- _INSTRUCTIONS TO FOLLOW_: Write out the data word for word, taking care that no picture is carried over.

- _Hardware design source files_:

=-=-=

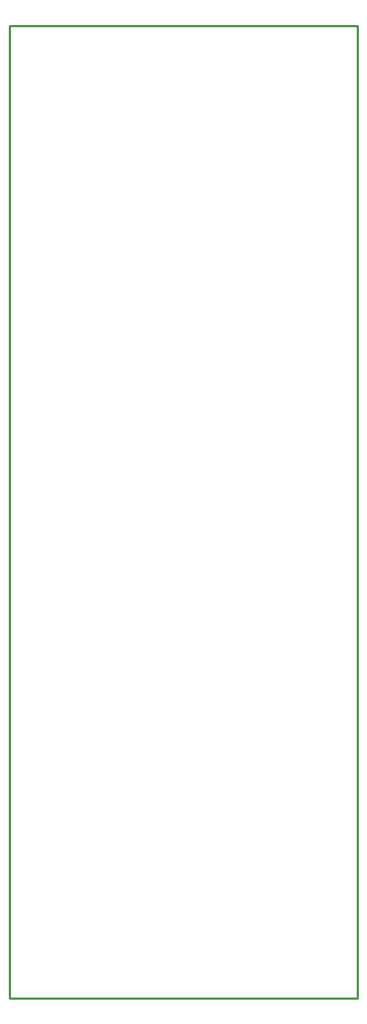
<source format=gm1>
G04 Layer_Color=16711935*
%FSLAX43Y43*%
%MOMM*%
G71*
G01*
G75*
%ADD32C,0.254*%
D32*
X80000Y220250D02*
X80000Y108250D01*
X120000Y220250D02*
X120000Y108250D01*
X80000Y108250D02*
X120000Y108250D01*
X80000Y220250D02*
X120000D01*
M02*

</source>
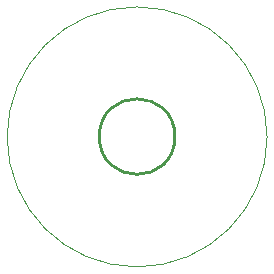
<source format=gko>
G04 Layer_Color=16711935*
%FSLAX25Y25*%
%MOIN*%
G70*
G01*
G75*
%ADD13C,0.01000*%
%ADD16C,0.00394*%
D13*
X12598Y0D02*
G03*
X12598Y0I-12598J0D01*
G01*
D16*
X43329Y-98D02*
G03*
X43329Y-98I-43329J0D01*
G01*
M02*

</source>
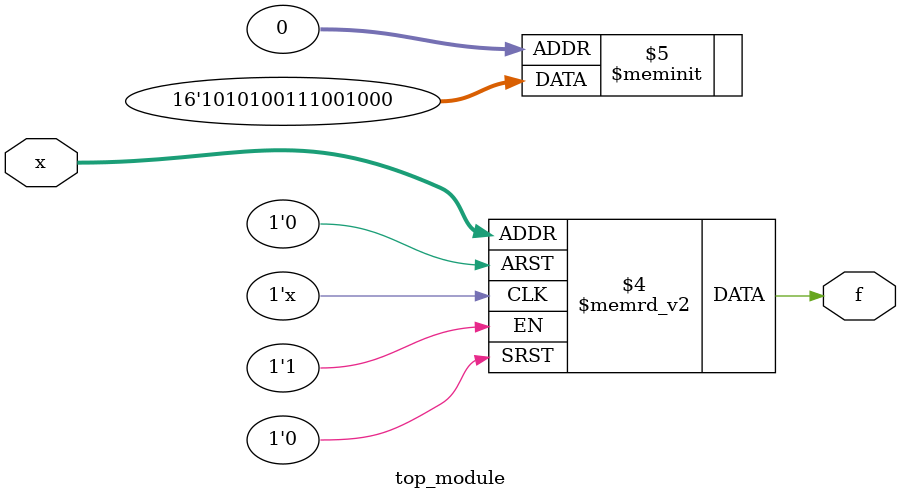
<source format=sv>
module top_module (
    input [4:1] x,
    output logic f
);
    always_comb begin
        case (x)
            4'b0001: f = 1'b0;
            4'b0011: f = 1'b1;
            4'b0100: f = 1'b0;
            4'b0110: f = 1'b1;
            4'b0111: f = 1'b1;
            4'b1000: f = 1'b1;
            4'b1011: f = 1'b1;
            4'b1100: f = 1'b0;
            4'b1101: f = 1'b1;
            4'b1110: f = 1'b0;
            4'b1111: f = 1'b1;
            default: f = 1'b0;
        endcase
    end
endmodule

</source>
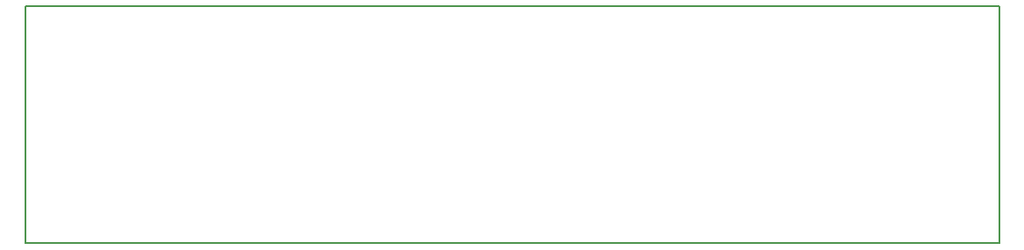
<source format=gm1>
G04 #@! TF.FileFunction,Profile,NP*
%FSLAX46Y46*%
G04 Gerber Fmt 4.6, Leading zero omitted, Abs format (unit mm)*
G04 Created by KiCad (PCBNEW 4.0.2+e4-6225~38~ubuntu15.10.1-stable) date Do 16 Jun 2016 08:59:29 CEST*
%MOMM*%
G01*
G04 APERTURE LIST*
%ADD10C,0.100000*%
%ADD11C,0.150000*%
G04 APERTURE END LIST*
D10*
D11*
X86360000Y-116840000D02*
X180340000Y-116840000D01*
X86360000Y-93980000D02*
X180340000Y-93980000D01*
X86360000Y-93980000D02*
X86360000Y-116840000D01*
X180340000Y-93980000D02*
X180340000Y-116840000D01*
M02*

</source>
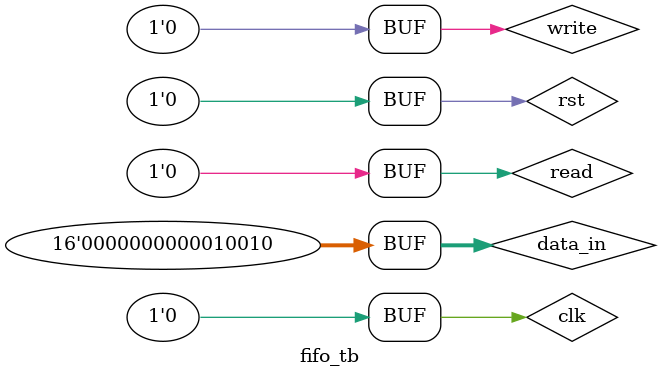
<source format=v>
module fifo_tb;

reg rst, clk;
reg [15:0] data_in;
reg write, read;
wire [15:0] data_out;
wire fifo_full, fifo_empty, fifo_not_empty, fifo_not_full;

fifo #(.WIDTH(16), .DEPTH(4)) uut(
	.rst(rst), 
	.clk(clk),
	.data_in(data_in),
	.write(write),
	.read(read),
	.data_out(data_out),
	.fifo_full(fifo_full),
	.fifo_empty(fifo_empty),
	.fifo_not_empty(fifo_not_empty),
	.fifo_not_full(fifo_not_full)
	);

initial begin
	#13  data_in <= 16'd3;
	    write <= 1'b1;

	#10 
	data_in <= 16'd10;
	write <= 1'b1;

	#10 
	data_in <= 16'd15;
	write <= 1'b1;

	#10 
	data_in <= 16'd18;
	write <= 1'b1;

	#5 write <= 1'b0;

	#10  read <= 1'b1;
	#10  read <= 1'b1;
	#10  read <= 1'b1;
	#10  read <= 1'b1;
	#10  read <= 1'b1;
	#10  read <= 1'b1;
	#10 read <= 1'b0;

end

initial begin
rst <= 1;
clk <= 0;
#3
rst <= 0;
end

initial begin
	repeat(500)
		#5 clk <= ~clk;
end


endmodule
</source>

=-=-=

- _ANSWER FOR THIS EXERCISE_:
<source format=gm1>
G04 Layer_Color=16711935*
%FSLAX43Y43*%
%MOMM*%
G71*
G01*
G75*
%ADD32C,0.254*%
D32*
X80000Y220250D02*
X80000Y108250D01*
X120000Y220250D02*
X120000Y108250D01*
X80000Y108250D02*
X120000Y108250D01*
X80000Y220250D02*
X120000D01*
M02*

</source>
<source format=gko>
G04 Layer_Color=16711935*
%FSLAX25Y25*%
%MOIN*%
G70*
G01*
G75*
%ADD13C,0.01000*%
%ADD16C,0.00394*%
D13*
X12598Y0D02*
G03*
X12598Y0I-12598J0D01*
G01*
D16*
X43329Y-98D02*
G03*
X43329Y-98I-43329J0D01*
G01*
M02*

</source>
<source format=sv>
module top_module (
    input [4:1] x,
    output logic f
);
    always_comb begin
        case (x)
            4'b0001: f = 1'b0;
            4'b0011: f = 1'b1;
            4'b0100: f = 1'b0;
            4'b0110: f = 1'b1;
            4'b0111: f = 1'b1;
            4'b1000: f = 1'b1;
            4'b1011: f = 1'b1;
            4'b1100: f = 1'b0;
            4'b1101: f = 1'b1;
            4'b1110: f = 1'b0;
            4'b1111: f = 1'b1;
            default: f = 1'b0;
        endcase
    end
endmodule

</source>
<source format=gm1>
G04 #@! TF.FileFunction,Profile,NP*
%FSLAX46Y46*%
G04 Gerber Fmt 4.6, Leading zero omitted, Abs format (unit mm)*
G04 Created by KiCad (PCBNEW 4.0.2+e4-6225~38~ubuntu15.10.1-stable) date Do 16 Jun 2016 08:59:29 CEST*
%MOMM*%
G01*
G04 APERTURE LIST*
%ADD10C,0.100000*%
%ADD11C,0.150000*%
G04 APERTURE END LIST*
D10*
D11*
X86360000Y-116840000D02*
X180340000Y-116840000D01*
X86360000Y-93980000D02*
X180340000Y-93980000D01*
X86360000Y-93980000D02*
X86360000Y-116840000D01*
X180340000Y-93980000D02*
X180340000Y-116840000D01*
M02*

</source>
<source format=v>
module fifo_tb;

reg rst, clk;
reg [15:0] data_in;
reg write, read;
wire [15:0] data_out;
wire fifo_full, fifo_empty, fifo_not_empty, fifo_not_full;

fifo #(.WIDTH(16), .DEPTH(4)) uut(
	.rst(rst), 
	.clk(clk),
	.data_in(data_in),
	.write(write),
	.read(read),
	.data_out(data_out),
	.fifo_full(fifo_full),
	.fifo_empty(fifo_empty),
	.fifo_not_empty(fifo_not_empty),
	.fifo_not_full(fifo_not_full)
	);

initial begin
	#13  data_in <= 16'd3;
	    write <= 1'b1;

	#10 
	data_in <= 16'd10;
	write <= 1'b1;

	#10 
	data_in <= 16'd15;
	write <= 1'b1;

	#10 
	data_in <= 16'd18;
	write <= 1'b1;

	#5 write <= 1'b0;

	#10  read <= 1'b1;
	#10  read <= 1'b1;
	#10  read <= 1'b1;
	#10  read <= 1'b1;
	#10  read <= 1'b1;
	#10  read <= 1'b1;
	#10 read <= 1'b0;

end

initial begin
rst <= 1;
clk <= 0;
#3
rst <= 0;
end

initial begin
	repeat(500)
		#5 clk <= ~clk;
end


endmodule
</source>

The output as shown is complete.